» RECORD SET:
::::::::::

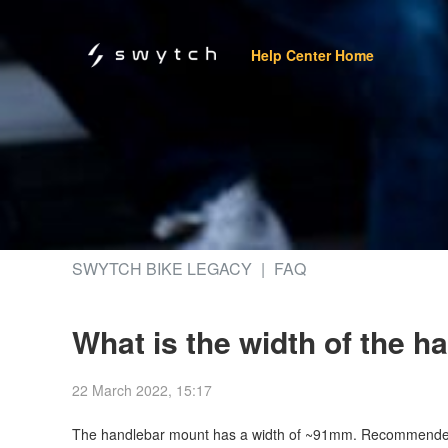
Help Center Home
SWYTCH BIKE LEGACY
FAQ
What is the width of the 
22 March 2022, 15:17
The handlebar mount has a width of ~91mm. Recommended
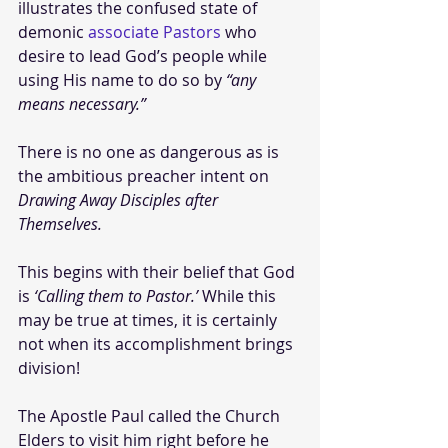
illustrates the confused state of 
demonic 
associate Pastors
 who 
desire to lead God’s people while 
using His name to do so by 
“any 
means necessary.”
There is no one as dangerous as is 
the ambitious preacher intent on 
Drawing Away Disciples after 
Themselves. 
This begins with their belief that God 
is 
‘Calling them to Pastor.’
 While this 
may be true at times, it is certainly 
not when its accomplishment brings 
division!  
The Apostle Paul called the Church 
Elders to visit him right before he 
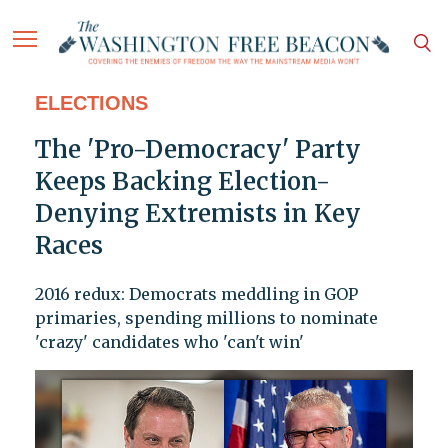
ELECTIONS
The 'Pro-Democracy' Party
Keeps Backing Election-
Denying Extremists in Key
Races
2016 redux: Democrats meddling in GOP
primaries, spending millions to nominate
'crazy' candidates who 'can't win'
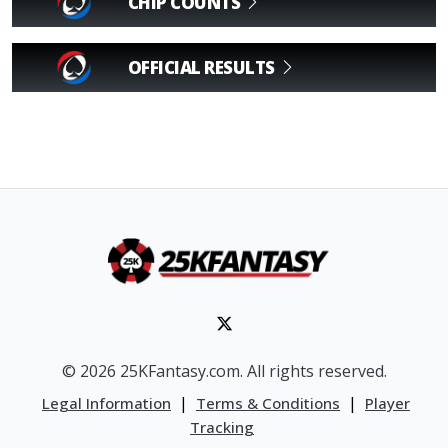
CHIP COUNTS
OFFICIAL RESULTS
© 2026 25KFantasy.com. All rights reserved.
|
|
Legal Information
Terms & Conditions
Player
Tracking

::::::::::

» INSTRUCTIONS TO FOLLOW: Pull out every line of the entries above that contains the word "width".

» WORKED SOLUTION:
What is the width of the 
The handlebar mount has a width of ~91mm. Recommended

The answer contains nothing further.